ちなみに今、アレムはとりあえずアイリシアの予備の寝間着? の雪だるま形のもこもこ服を着ている。
「別に不可解というわけでは無いんですけどね。アレムさんの身体というのは、元々、再構築、再構成が容易な設計思想の元、形作られていましたから。ですから、修復が容易であったわけですし……ただ今回は、それを修復以外の目的で本人の意思に則って行われたというのが驚異的というわけで」
つまり、アレムには今までに類を見ないレベルでの心境の変化が確認された、とそういうわけか。
でも何で?
「おはナし……しタかっタカら」
アレムの声が響いた。
「そっか。ありがとう」
俺はそれが嬉しいのだと答えた。
「……ん」
アレムはひかえめに微笑む。笑い方がまだよく分からないのだと感じた。
その表情を確かめようと頬に触れると柔らかく、そして冷たい。雪の様だと思ってしまい、触れるのを少しためらわれたが、アレムはその手を掴んで寄せた。
「んー」
「何か気になることでもあるんですか? シオンさん」
「あー、いや。ちょっと気になってさ。アレムがこうして、喋れるようになったのはそりゃ嬉しいことだけど、何だ。俺がきっかけというのが何というかあれだ。アレムはブリジットや、アイリシアのことだって大好きだろうに。何で今までは、てちょっとな」
「……それを言うのは卑怯ではないかと思いますが」
それはまあ、そうなんだが。
『別にそう不思議でもない』
ブリジットの声が響く。アレムの方を見ると、今までのように映し出される形ではなく声のみがどこからか響いているだけのようだ。
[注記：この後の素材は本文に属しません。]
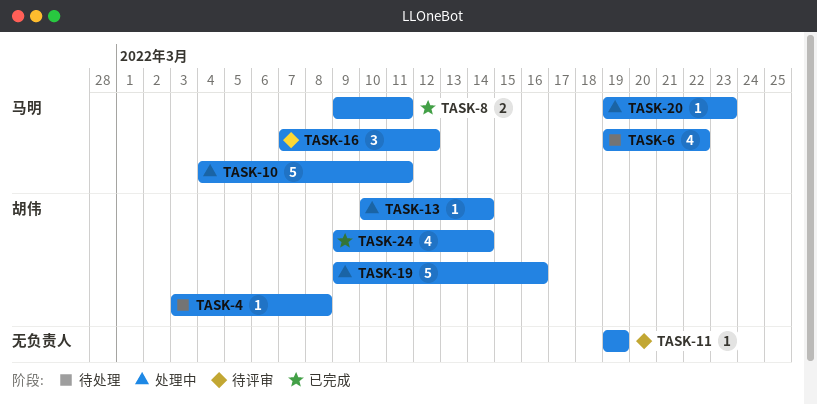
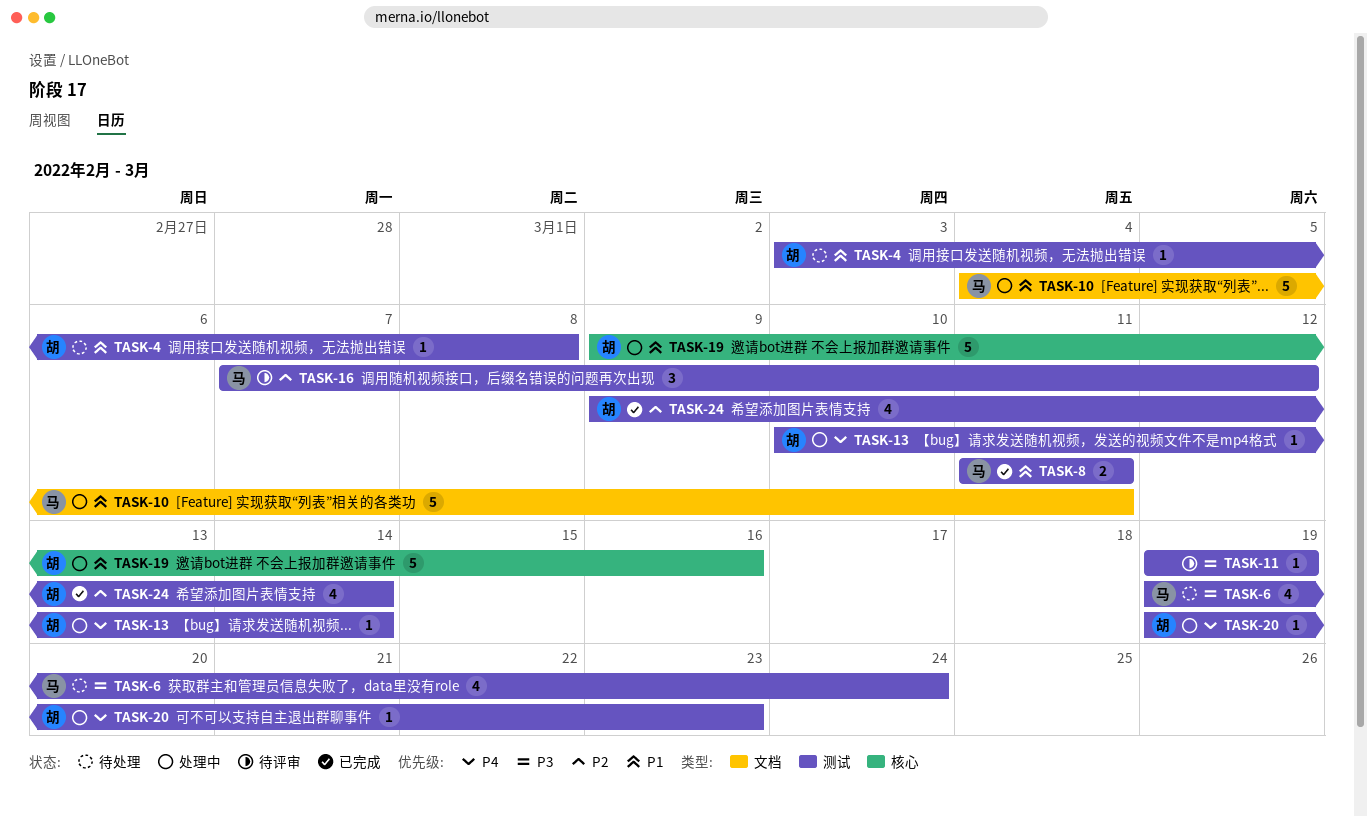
TASK-6, due: Mar 22 -> Mar 24
TASK-8, start: Mar 9 -> Mar 11
TASK-20, owner: 马明 -> 胡伟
『妾やアイリシアにとっては、必要が無かった。それだけの話じゃよ』
「必要ない?」
『言葉を交わす必要、というのがな。言わずとも伝わるから、その辺りは……どうにも鈍になってしまってのう。お互いに』
言わなくても伝わる関係、か。それはそれで羨ましい気もするな。
『ほれほれ~羨ましいじゃろう』
何だこのBBA。
「この人もアレムさんを取られそうで内心焦ってるんです」
『余計なことを言うでないわ!』
ほほぉ可愛いところもあるじゃあないか。にやにや。
『じゃがな。アレムが、そういう面倒を背負いこんででも、お主と言葉を交わしたい。通じ合いたいと、そういう心が発生したことが。妾は何よりも喜ばしい』
「ブリジット……」
「……ブりジットさま……」
『しかしアレムよ。どうせならもう少しボインボインな感じに調整した方がよかったのではないか?』
「ゴーレム?」
「余計なこと吹きこむんじゃねえロリババア」
『何じゃ? もしやお主…………小さくないと反応しないという性癖であるまいな』
「違うわ。幻影の君たる者どのような乙女だって守備範囲さ」
「最低ですね」
アレムの今の姿は
―――ありがとう―――
あの時の姿そのままで。それは多分、彼女の魂の形そのままということで。
だから、俺はそれを大切にしたい。